One of the best things you can do to help protect our planet is to pass on sustainable practices to the next generation. Children really are like sponges, and starting to teach them green habits early in life will increase their chances of not only living a sustainable lifestyle as adults, but taking a leadership role in conserving resources and preserving our planet.
This is why gardens have been sprouting up in many schools across the nation. It is great to see that public schools are recognizing that teaching children sustainable practices shouldn’t be confined to the home sphere, but should make a presence in all aspects in life. By implementing school gardening programs, school are saying to kids that taking care of our planet is important, just like learning how to read, write, add, and subtract.
Seattle Tilth is an organization whose mission is to “inspire and educate people to safeguard our natural resources while building an equitable and sustainable local food system.” This group is dedicated to teaching kids and adults in the community how to compost, grow their own food (sustainably), raise livestock like bees, goats, and chickens, and conserve natural resources.
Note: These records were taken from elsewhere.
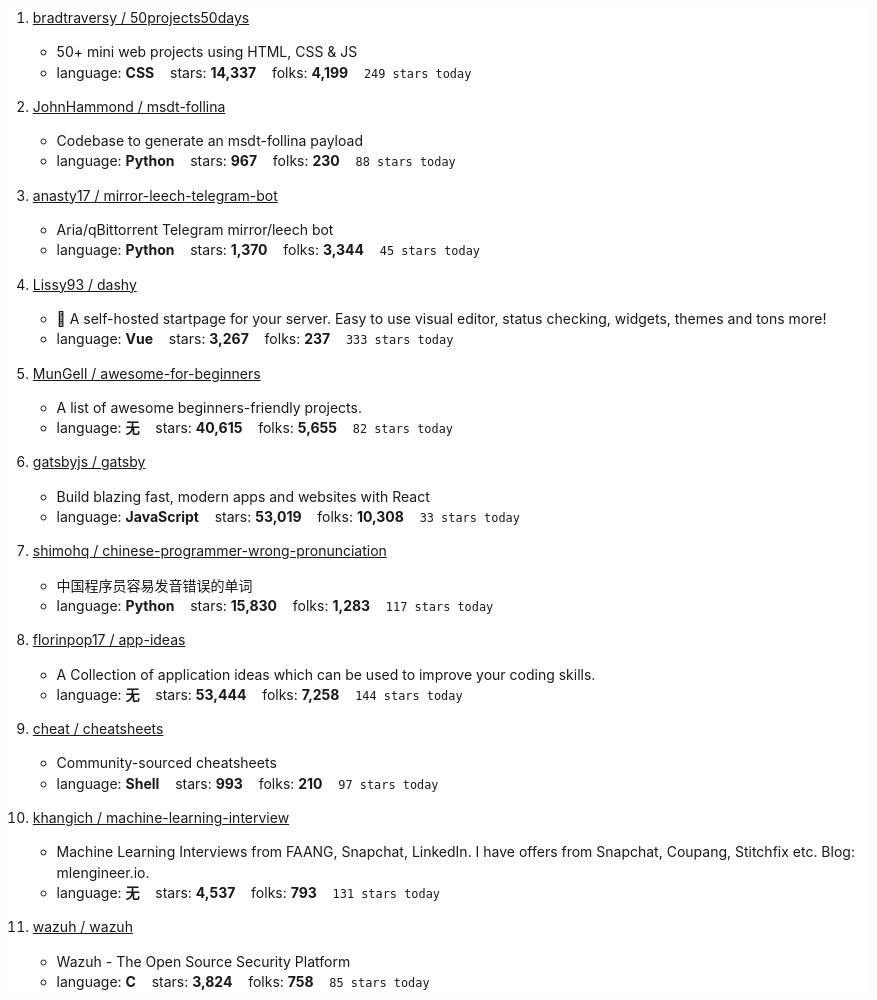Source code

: 1. [bradtraversy / 50projects50days](https://github.com/bradtraversy/50projects50days)
    - 50+ mini web projects using HTML, CSS & JS
    - language: **CSS** &nbsp;&nbsp; stars: **14,337** &nbsp;&nbsp; folks: **4,199**  &nbsp;&nbsp; `249 stars today`

1. [JohnHammond / msdt-follina](https://github.com/JohnHammond/msdt-follina)
    - Codebase to generate an msdt-follina payload
    - language: **Python** &nbsp;&nbsp; stars: **967** &nbsp;&nbsp; folks: **230**  &nbsp;&nbsp; `88 stars today`

1. [anasty17 / mirror-leech-telegram-bot](https://github.com/anasty17/mirror-leech-telegram-bot)
    - Aria/qBittorrent Telegram mirror/leech bot
    - language: **Python** &nbsp;&nbsp; stars: **1,370** &nbsp;&nbsp; folks: **3,344**  &nbsp;&nbsp; `45 stars today`

1. [Lissy93 / dashy](https://github.com/Lissy93/dashy)
    - 🚀 A self-hosted startpage for your server. Easy to use visual editor, status checking, widgets, themes and tons more!
    - language: **Vue** &nbsp;&nbsp; stars: **3,267** &nbsp;&nbsp; folks: **237**  &nbsp;&nbsp; `333 stars today`

1. [MunGell / awesome-for-beginners](https://github.com/MunGell/awesome-for-beginners)
    - A list of awesome beginners-friendly projects.
    - language: **无** &nbsp;&nbsp; stars: **40,615** &nbsp;&nbsp; folks: **5,655**  &nbsp;&nbsp; `82 stars today`

1. [gatsbyjs / gatsby](https://github.com/gatsbyjs/gatsby)
    - Build blazing fast, modern apps and websites with React
    - language: **JavaScript** &nbsp;&nbsp; stars: **53,019** &nbsp;&nbsp; folks: **10,308**  &nbsp;&nbsp; `33 stars today`

1. [shimohq / chinese-programmer-wrong-pronunciation](https://github.com/shimohq/chinese-programmer-wrong-pronunciation)
    - 中国程序员容易发音错误的单词
    - language: **Python** &nbsp;&nbsp; stars: **15,830** &nbsp;&nbsp; folks: **1,283**  &nbsp;&nbsp; `117 stars today`

1. [florinpop17 / app-ideas](https://github.com/florinpop17/app-ideas)
    - A Collection of application ideas which can be used to improve your coding skills.
    - language: **无** &nbsp;&nbsp; stars: **53,444** &nbsp;&nbsp; folks: **7,258**  &nbsp;&nbsp; `144 stars today`

1. [cheat / cheatsheets](https://github.com/cheat/cheatsheets)
    - Community-sourced cheatsheets
    - language: **Shell** &nbsp;&nbsp; stars: **993** &nbsp;&nbsp; folks: **210**  &nbsp;&nbsp; `97 stars today`

1. [khangich / machine-learning-interview](https://github.com/khangich/machine-learning-interview)
    - Machine Learning Interviews from FAANG, Snapchat, LinkedIn. I have offers from Snapchat, Coupang, Stitchfix etc. Blog: mlengineer.io.
    - language: **无** &nbsp;&nbsp; stars: **4,537** &nbsp;&nbsp; folks: **793**  &nbsp;&nbsp; `131 stars today`

1. [wazuh / wazuh](https://github.com/wazuh/wazuh)
    - Wazuh - The Open Source Security Platform
    - language: **C** &nbsp;&nbsp; stars: **3,824** &nbsp;&nbsp; folks: **758**  &nbsp;&nbsp; `85 stars today`
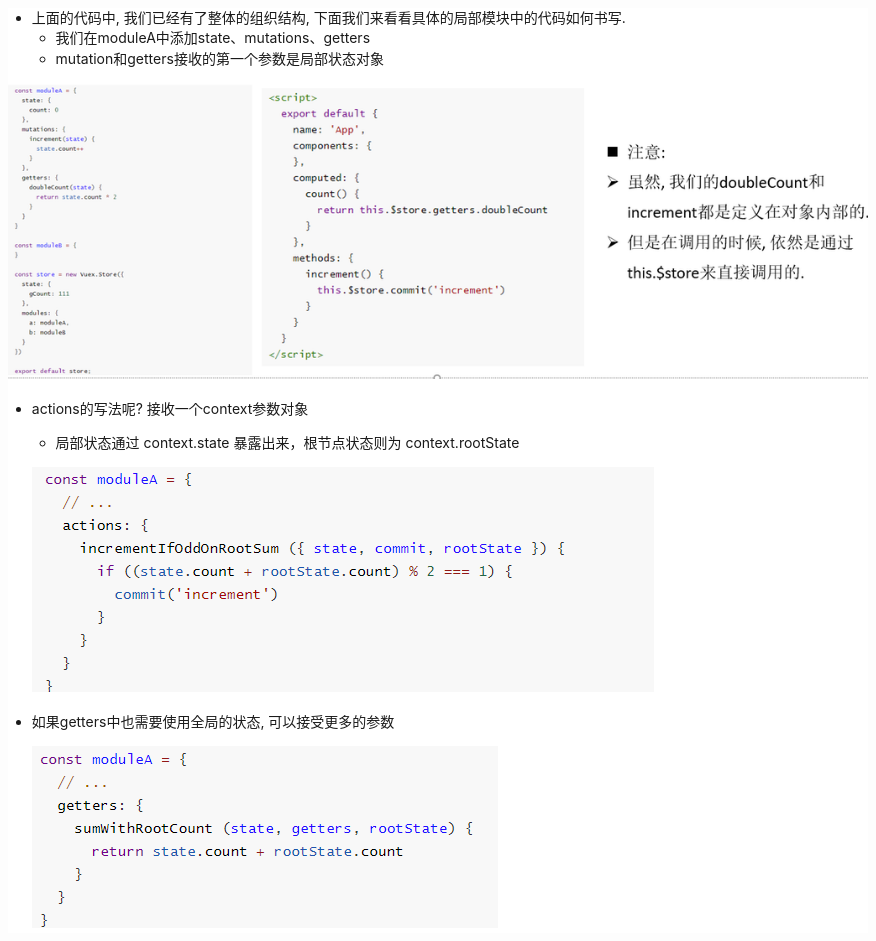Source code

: 

- 上面的代码中, 我们已经有了整体的组织结构, 下面我们来看看具体的局部模块中的代码如何书写.
  - 我们在moduleA中添加state、mutations、getters
  - mutation和getters接收的第一个参数是局部状态对象

![image-20210403195818918](Vuex详解.assets/image-20210403195818918.png)

- actions的写法呢? 接收一个context参数对象

  - 局部状态通过 context.state 暴露出来，根节点状态则为 context.rootState

  ![image-20210403201636564](Vuex详解.assets/image-20210403201636564.png)

- 如果getters中也需要使用全局的状态, 可以接受更多的参数

  ![image-20210403201659819](Vuex详解.assets/image-20210403201659819.png)
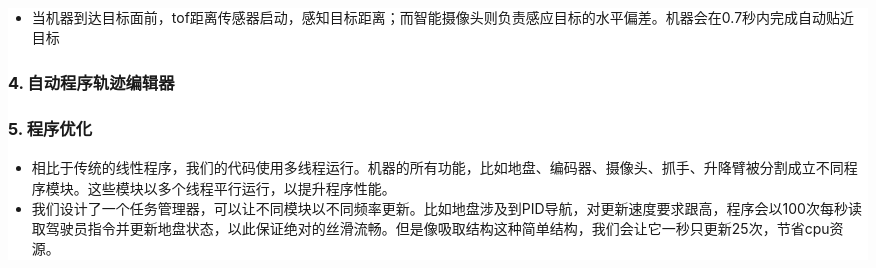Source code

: 
- 当机器到达目标面前，tof距离传感器启动，感知目标距离；而智能摄像头则负责感应目标的水平偏差。机器会在0.7秒内完成自动贴近目标

### 4. 自动程序轨迹编辑器

### 5. 程序优化
- 相比于传统的线性程序，我们的代码使用多线程运行。机器的所有功能，比如地盘、编码器、摄像头、抓手、升降臂被分割成立不同程序模块。这些模块以多个线程平行运行，以提升程序性能。
- 我们设计了一个任务管理器，可以让不同模块以不同频率更新。比如地盘涉及到PID导航，对更新速度要求跟高，程序会以100次每秒读取驾驶员指令并更新地盘状态，以此保证绝对的丝滑流畅。但是像吸取结构这种简单结构，我们会让它一秒只更新25次，节省cpu资源。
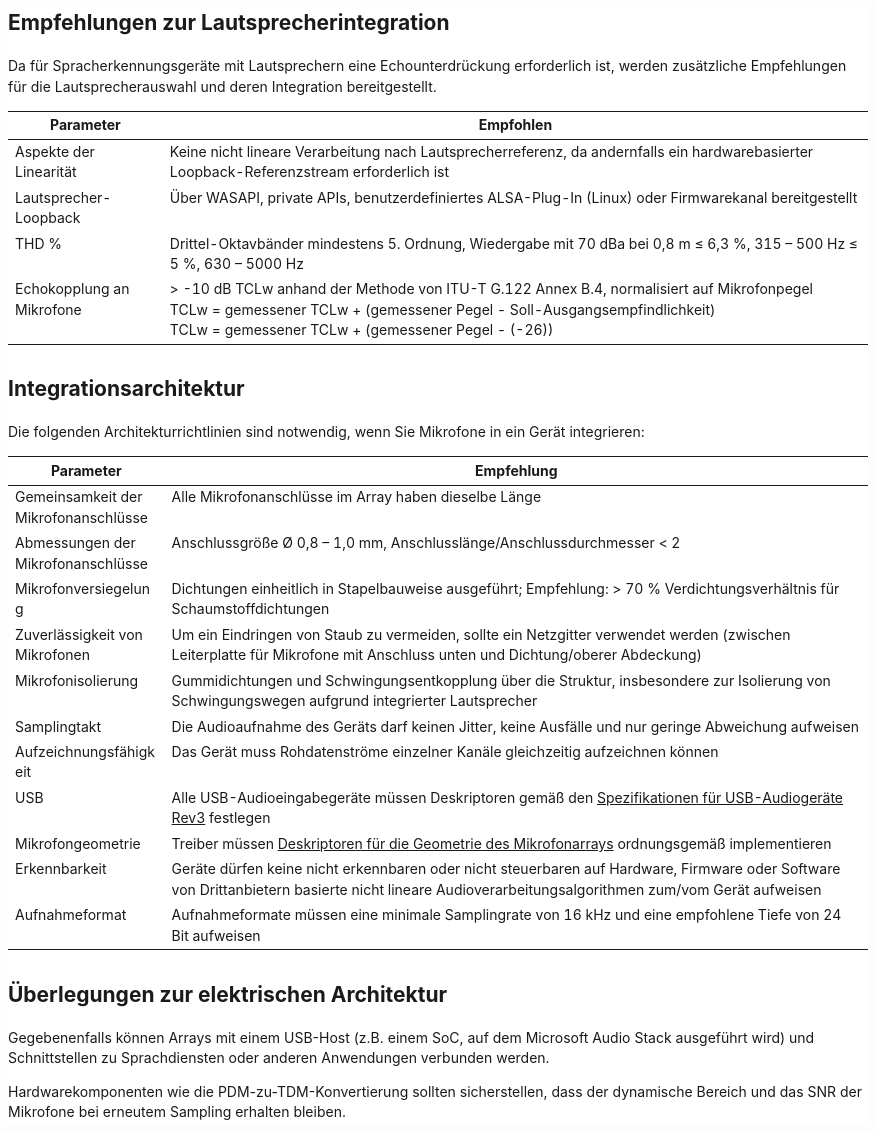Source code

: ## <a name="speaker-integration-recommendations"></a>Empfehlungen zur Lautsprecherintegration

Da für Spracherkennungsgeräte mit Lautsprechern eine Echounterdrückung erforderlich ist, werden zusätzliche Empfehlungen für die Lautsprecherauswahl und deren Integration bereitgestellt.

| Parameter                         | Empfohlen                       |
|-----------------------------------|-----------------------------------|
| Aspekte der Linearität          | Keine nicht lineare Verarbeitung nach Lautsprecherreferenz, da andernfalls ein hardwarebasierter Loopback-Referenzstream erforderlich ist  |
| Lautsprecher-Loopback                  | Über WASAPI, private APIs, benutzerdefiniertes ALSA-Plug-In (Linux) oder Firmwarekanal bereitgestellt      |
| THD %                              | Drittel-Oktavbänder mindestens 5. Ordnung, Wiedergabe mit 70 dBa bei 0,8 m ≤ 6,3 %, 315 – 500 Hz ≤ 5 %, 630 – 5000 Hz                 |
| Echokopplung an Mikrofone      | \> -10 dB TCLw anhand der Methode von ITU-T G.122 Annex B.4, normalisiert auf Mikrofonpegel<br />TCLw = gemessener TCLw \+ (gemessener Pegel - Soll-Ausgangsempfindlichkeit)<br />TCLw = gemessener TCLw \+ (gemessener Pegel - (-26)) |

## <a name="integration-design-architecture"></a>Integrationsarchitektur

Die folgenden Architekturrichtlinien sind notwendig, wenn Sie Mikrofone in ein Gerät integrieren:

| Parameter                         | Empfehlung                    |
|-----------------------------------|-----------------------------------|
| Gemeinsamkeit der Mikrofonanschlüsse               | Alle Mikrofonanschlüsse im Array haben dieselbe Länge    |
| Abmessungen der Mikrofonanschlüsse               | Anschlussgröße Ø 0,8 – 1,0 mm, Anschlusslänge/Anschlussdurchmesser \< 2              |
| Mikrofonversiegelung                       | Dichtungen einheitlich in Stapelbauweise ausgeführt; Empfehlung: \> 70 % Verdichtungsverhältnis für Schaumstoffdichtungen     |
| Zuverlässigkeit von Mikrofonen                   | Um ein Eindringen von Staub zu vermeiden, sollte ein Netzgitter verwendet werden (zwischen Leiterplatte für Mikrofone mit Anschluss unten und Dichtung/oberer Abdeckung)  |
| Mikrofonisolierung                     | Gummidichtungen und Schwingungsentkopplung über die Struktur, insbesondere zur Isolierung von Schwingungswegen aufgrund integrierter Lautsprecher      |
| Samplingtakt                    | Die Audioaufnahme des Geräts darf keinen Jitter, keine Ausfälle und nur geringe Abweichung aufweisen    |
| Aufzeichnungsfähigkeit                 | Das Gerät muss Rohdatenströme einzelner Kanäle gleichzeitig aufzeichnen können |
| USB                               | Alle USB-Audioeingabegeräte müssen Deskriptoren gemäß den [Spezifikationen für USB-Audiogeräte Rev3](https://www.usb.org/document-library/usb-audio-devices-rev-30-and-adopters-agreement) festlegen |
| Mikrofongeometrie               | Treiber müssen [Deskriptoren für die Geometrie des Mikrofonarrays](https://docs.microsoft.com/windows-hardware/drivers/audio/ksproperty-audio-mic-array-geometry) ordnungsgemäß implementieren  |
| Erkennbarkeit                   | Geräte dürfen keine nicht erkennbaren oder nicht steuerbaren auf Hardware, Firmware oder Software von Drittanbietern basierte nicht lineare Audioverarbeitungsalgorithmen zum/vom Gerät aufweisen|
| Aufnahmeformat                    | Aufnahmeformate müssen eine minimale Samplingrate von 16 kHz und eine empfohlene Tiefe von 24 Bit aufweisen      |

## <a name="electrical-architecture-considerations"></a>Überlegungen zur elektrischen Architektur

Gegebenenfalls können Arrays mit einem USB-Host (z.B. einem SoC, auf dem Microsoft Audio Stack ausgeführt wird) und Schnittstellen zu Sprachdiensten oder anderen Anwendungen verbunden werden.

Hardwarekomponenten wie die PDM-zu-TDM-Konvertierung sollten sicherstellen, dass der dynamische Bereich und das SNR der Mikrofone bei erneutem Sampling erhalten bleiben.
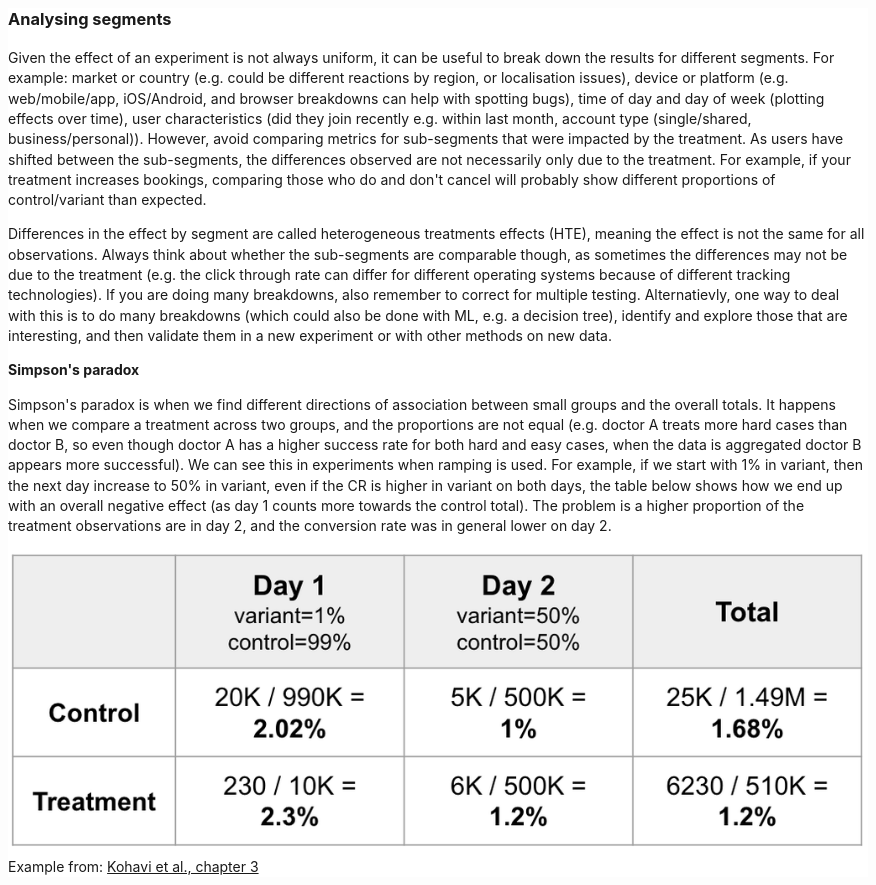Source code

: ### Analysing segments

Given the effect of an experiment is not always uniform, it can be useful to break down the results for different segments. For example: market or country (e.g. could be different reactions by region, or localisation issues), device or platform (e.g. web/mobile/app, iOS/Android, and browser breakdowns can help with spotting bugs), time of day and day of week (plotting effects over time), user characteristics (did they join recently e.g. within last month, account type (single/shared, business/personal)). However, avoid comparing metrics for sub-segments that were impacted by the treatment. As users have shifted between the sub-segments, the differences observed are not necessarily only due to the treatment. For example, if your treatment increases bookings, comparing those who do and don't cancel will probably show different proportions of control/variant than expected.

Differences in the effect by segment are called heterogeneous treatments effects (HTE), meaning the effect is not the same for all observations. Always think about whether the sub-segments are comparable though, as sometimes the differences may not be due to the treatment (e.g. the click through rate can differ for different operating systems because of different tracking technologies). If you are doing many breakdowns, also remember to correct for multiple testing. Alternatievly, one way to deal with this is to do many breakdowns (which could also be done with ML, e.g. a decision tree), identify and explore those that are interesting, and then validate them in a new experiment or with other methods on new data.

**Simpson's paradox**

Simpson's paradox is when we find different directions of association between small groups and the overall totals. It happens when we compare a treatment across two groups, and the proportions are not equal (e.g. doctor A treats more hard cases than doctor B, so even though doctor A has a higher success rate for both hard and easy cases, when the data is aggregated doctor B appears more successful). We can see this in experiments when ramping is used. For example, if we start with 1% in variant, then the next day increase to 50% in variant, even if the CR is higher in variant on both days, the table below shows how we end up with an overall negative effect (as day 1 counts more towards the control total). The problem is a higher proportion of the treatment observations are in day 2, and the conversion rate was in general lower on day 2.

![Simpsons paradox with ramping](/assets/simpsons_paradox.png)
Example from: [Kohavi et al., chapter 3](https://www.amazon.com/Trustworthy-Online-Controlled-Experiments-Practical/dp/1108724264)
Seattle Tilth offers a variety of classes including garden and farm education for children.
Seattle Tilth also offers Garden Educator Training, where teachers can learn the basics of organic gardening and techniques for outdoor education. The training focuses on teaching educators how to tie in gardening activities with the school curriculum.
School gardens offer many benefits to schools. Not only a great education tool for teaching children sustainable practices, but the food that is grown in these gardens can go straight to the cafeteria. In this way, school gardens can ensure that students are getting whole foods that haven’t been treated with herbicides and pesticides, can reduce carbon emissions from transportation, and can save money.
For the schools that have already begun to implement school gardening programs—way to go! Now it is important that these schools brag, I mean, share their techniques, ideas, and activities with other educators so that more schools can start getting down in the dirt.